* [WORK TO COMPLETE]: Starting with the line that contains "mouse_move(561, 313)", return every line through the end of the listing below exactly as written. Omit the pictures.

───── PROVIDED RECORDS

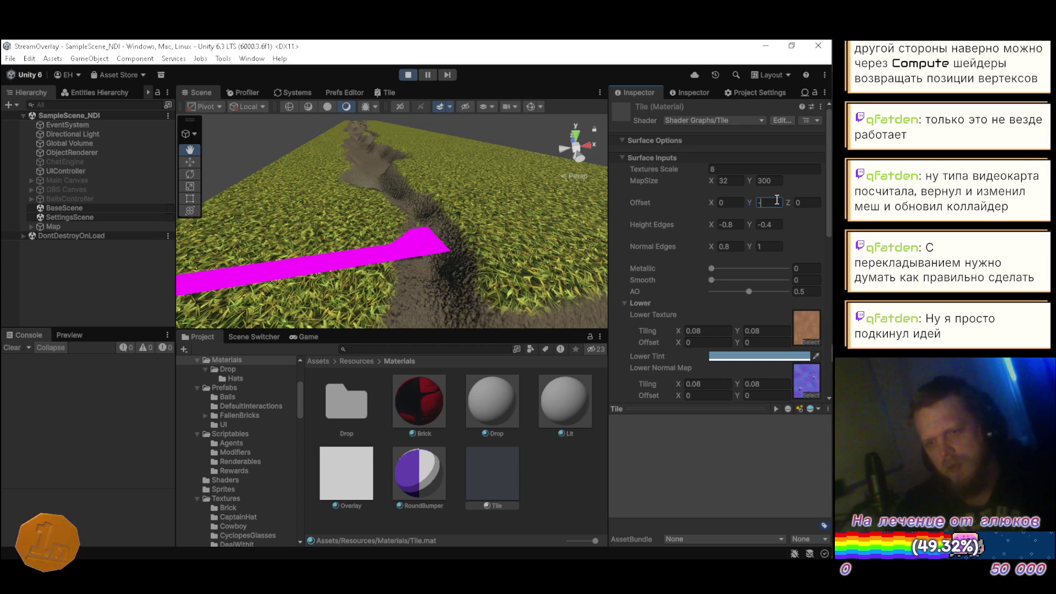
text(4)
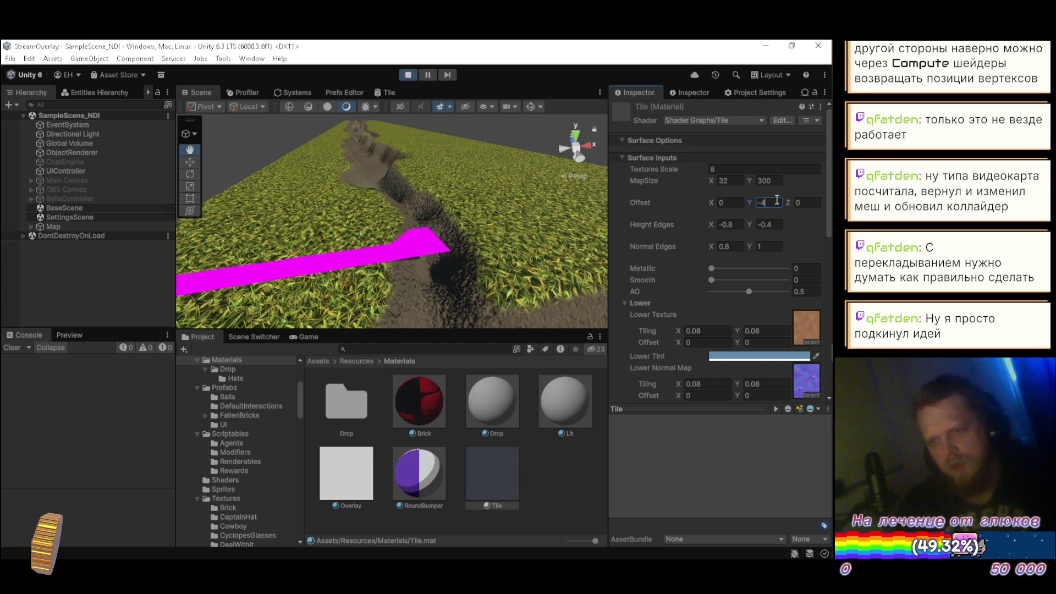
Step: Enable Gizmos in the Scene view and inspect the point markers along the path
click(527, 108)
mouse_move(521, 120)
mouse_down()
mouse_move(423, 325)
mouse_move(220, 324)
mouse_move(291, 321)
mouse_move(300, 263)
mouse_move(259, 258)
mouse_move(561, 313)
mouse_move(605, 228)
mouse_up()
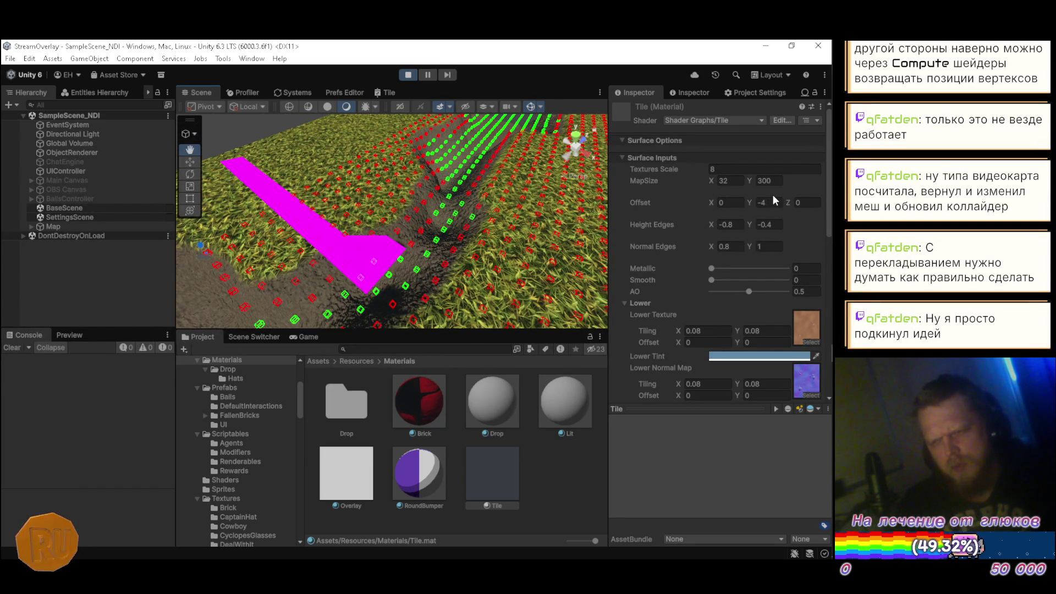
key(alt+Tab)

──────────

* [TASK OUTPUT]:
mouse_move(561, 313)
mouse_move(605, 228)
mouse_up()
key(alt+Tab)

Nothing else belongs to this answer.